Seit dem Start des Internets besteht zwischen Unternehmen sogar Konkurrenz rund um den digitalen Raum. Die eigene Webseite als Visitenkarte sowie Marketingtool ist für den Erfolg Grundlage. Durch SEO hatten die Chefs oder Entscheider des Unternehmens das ideale Tool für präzise Präsenz. Denn durch Search Engine Optimization hatten sie viele Optionen, dass sie Websites so gestaltete, dass diese durch die potenziellen Interessenten easy entdeckbar waren. Entscheidend, denn die Zahlen der digitale Präsenzen steigen. Heute jedoch ist GEO statt SEO das Tool, über das die Profis sprechen. Ist SEO also out? Diese Infos zeigen, was jetzt entscheidet.
GEO – was das heißt
Während SEO (Search Engine Optimization) als klassisches Tool für mehr digitale Präsenz des eigenen Angebotes galt, ist GEO das Kürzel für die moderne Generative Engine Optimization. Das „Generative“ steht für den generierten Contents der KI. Denn wenn wir ganz klassisch googeln, ergänzt jetzt die KI die typischen Ergebnisse per eigenem Content. Über dem, was Google sagt, stehen dann die KI-Ergebnisse ( https://www1.wdr.de/nachrichten/google-suche-ki-uebersicht-in-deutschland-gestartet-100.html). Sie gaben für die Recherchierenden ganz entscheidende Infos parat:
- Fakten
- Tipps
- Infos für weiteren Content
- Profiwissen
Das Ganze dient den Recherchierenden dann als erstes Orientieren für das eigene Problem, weswegen sie Google bemüht hatten.
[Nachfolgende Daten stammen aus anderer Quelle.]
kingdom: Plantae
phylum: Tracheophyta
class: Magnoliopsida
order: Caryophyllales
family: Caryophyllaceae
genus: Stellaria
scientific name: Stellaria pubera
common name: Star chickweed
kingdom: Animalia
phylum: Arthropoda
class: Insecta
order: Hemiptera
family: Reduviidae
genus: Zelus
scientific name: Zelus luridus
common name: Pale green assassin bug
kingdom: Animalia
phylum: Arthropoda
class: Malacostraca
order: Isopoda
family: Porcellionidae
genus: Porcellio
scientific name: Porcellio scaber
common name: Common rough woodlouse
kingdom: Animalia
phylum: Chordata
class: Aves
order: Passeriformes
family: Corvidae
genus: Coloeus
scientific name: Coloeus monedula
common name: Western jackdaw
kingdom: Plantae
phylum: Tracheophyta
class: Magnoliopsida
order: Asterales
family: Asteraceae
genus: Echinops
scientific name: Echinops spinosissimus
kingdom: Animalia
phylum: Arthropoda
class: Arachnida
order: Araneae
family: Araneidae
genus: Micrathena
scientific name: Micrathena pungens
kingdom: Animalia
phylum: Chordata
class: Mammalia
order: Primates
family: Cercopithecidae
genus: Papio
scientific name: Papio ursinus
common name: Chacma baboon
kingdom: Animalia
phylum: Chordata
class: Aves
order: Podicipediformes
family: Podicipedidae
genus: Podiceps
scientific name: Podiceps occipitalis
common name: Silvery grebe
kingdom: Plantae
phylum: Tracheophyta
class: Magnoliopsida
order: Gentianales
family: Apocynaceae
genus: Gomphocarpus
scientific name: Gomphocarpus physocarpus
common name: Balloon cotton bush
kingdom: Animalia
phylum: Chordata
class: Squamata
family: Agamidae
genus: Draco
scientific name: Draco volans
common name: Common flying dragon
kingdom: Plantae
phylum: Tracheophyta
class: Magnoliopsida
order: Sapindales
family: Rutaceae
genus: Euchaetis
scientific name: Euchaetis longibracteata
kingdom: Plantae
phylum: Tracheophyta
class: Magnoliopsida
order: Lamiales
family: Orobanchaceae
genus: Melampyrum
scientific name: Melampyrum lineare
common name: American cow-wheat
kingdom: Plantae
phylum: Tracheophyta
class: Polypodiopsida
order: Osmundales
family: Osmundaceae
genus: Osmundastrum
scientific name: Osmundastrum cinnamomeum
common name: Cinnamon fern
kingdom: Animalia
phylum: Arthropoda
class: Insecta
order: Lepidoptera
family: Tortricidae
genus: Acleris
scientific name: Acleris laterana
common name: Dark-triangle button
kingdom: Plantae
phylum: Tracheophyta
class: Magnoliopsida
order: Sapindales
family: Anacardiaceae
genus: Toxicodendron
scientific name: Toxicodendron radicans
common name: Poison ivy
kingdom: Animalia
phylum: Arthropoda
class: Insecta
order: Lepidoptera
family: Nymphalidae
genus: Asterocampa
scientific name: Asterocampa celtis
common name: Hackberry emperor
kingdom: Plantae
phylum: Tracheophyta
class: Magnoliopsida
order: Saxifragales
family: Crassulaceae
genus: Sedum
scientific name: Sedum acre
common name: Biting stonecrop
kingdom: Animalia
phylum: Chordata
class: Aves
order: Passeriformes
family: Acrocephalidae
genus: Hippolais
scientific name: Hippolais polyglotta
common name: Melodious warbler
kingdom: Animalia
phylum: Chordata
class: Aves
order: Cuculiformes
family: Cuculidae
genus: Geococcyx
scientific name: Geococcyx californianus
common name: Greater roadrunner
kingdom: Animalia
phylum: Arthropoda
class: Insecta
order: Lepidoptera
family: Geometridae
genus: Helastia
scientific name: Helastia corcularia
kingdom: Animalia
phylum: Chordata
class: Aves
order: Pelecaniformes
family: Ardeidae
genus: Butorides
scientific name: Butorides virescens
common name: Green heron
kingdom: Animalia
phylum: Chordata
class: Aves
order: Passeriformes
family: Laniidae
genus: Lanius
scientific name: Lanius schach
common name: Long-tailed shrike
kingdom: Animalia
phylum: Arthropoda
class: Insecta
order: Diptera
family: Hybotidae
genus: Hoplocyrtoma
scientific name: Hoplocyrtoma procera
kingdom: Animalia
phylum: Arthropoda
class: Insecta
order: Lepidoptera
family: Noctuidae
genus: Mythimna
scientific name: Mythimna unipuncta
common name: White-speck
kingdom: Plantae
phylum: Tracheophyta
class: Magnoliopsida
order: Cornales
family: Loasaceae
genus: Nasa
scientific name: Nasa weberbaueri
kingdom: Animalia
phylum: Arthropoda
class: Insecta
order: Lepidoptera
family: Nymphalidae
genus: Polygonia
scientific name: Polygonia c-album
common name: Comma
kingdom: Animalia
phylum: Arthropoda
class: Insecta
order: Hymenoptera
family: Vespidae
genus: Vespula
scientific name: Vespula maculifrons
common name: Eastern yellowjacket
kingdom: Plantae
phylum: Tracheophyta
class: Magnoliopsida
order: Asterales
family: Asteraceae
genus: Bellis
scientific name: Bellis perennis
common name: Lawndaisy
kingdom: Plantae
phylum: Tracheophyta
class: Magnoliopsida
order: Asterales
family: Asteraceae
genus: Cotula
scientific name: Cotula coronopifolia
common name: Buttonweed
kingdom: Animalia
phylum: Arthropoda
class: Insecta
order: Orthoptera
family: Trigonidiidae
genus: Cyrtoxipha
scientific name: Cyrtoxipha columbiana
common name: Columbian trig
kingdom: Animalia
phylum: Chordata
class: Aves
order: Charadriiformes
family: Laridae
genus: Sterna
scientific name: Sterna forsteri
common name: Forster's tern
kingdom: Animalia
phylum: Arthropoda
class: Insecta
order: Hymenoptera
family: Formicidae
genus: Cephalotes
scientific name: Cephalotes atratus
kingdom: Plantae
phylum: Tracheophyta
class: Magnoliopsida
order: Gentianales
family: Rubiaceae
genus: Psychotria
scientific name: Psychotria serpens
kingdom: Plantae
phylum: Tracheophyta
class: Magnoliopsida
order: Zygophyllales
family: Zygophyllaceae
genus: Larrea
Wieso GEO so etwas Entscheidendes darstellt
Für die, die etwas recherchieren, dienen die per GEO generierten Fakten meist schon als die nötigen Infos. Für sie ist die Intention erledigt. Doch das ist es, was dann Probleme für diejenigen schafft, die das Angebot per eigener Internetpräsenz den potenziellen Interessenten zeigen möchten. Während es viele Jahre genügt hatte, dass Google die eigene Internetpräsenz erstklassig gerankt hatte, hat das jetzt wenig positive Effekte, falls die GEO-Infos für die Recherchierenden schon passen sollten. Denn dann haben diese wenige Gründe, dass sie die Google-Ergebnisse prüfen sollten. Dennoch, so sagt fast jeder etablierte SEO-Spezialist, sollten die Entscheider GEO sowie SEO parallel projektieren.
Als Spezialist agieren
GEO ist ganz entscheidend für das Darstellen der Expertise. Denn wenn es klappt, dass eigene Angebote oder das eigene Fachwissen Teil der GEO-Ergebnisse darstellt, ist das für viele das Signal der besonders hohen Expertise. Plakativ gesagt, empfiehlt KI dann explizit das eigene Angebot. Das schafft Klick, die die Umsätze generiert. Dennoch ist es empfehlenswert, dass das klassische SEO-Modell ebenfalls rankt. Erstens, weil die Google-Positionen dennoch entscheiden, wenn die KI wenig Passendes für die Recherchierenden parat hatte. Zweitens, weil SEO-Aspekte wie Fotos oder grafische Elemente sowie regionale SEO den Webpräsenzen dennoch hohe Effektivität wie Attraktivität bescheren. Blogs sowie OffPage SEO als ergänzende Elemente fördern den Expertenstatus.
SEO & GEO als parallele Tools
Ideal ist es, wenn die beiden Elemente parallel sowie ganz präzise für die jeweilige Webpräsenz projektiert werden. Gerade das schaffen die Experten, die die Google-Kriterien ebenso präzise kennen wie die Spielregeln der KI für den generierten Content. Die Google-Ergebnisse sowie die der KI dienen als ganz entscheidende Faktoren für den Erfolg. Das gilt sogar schon für die Gründer.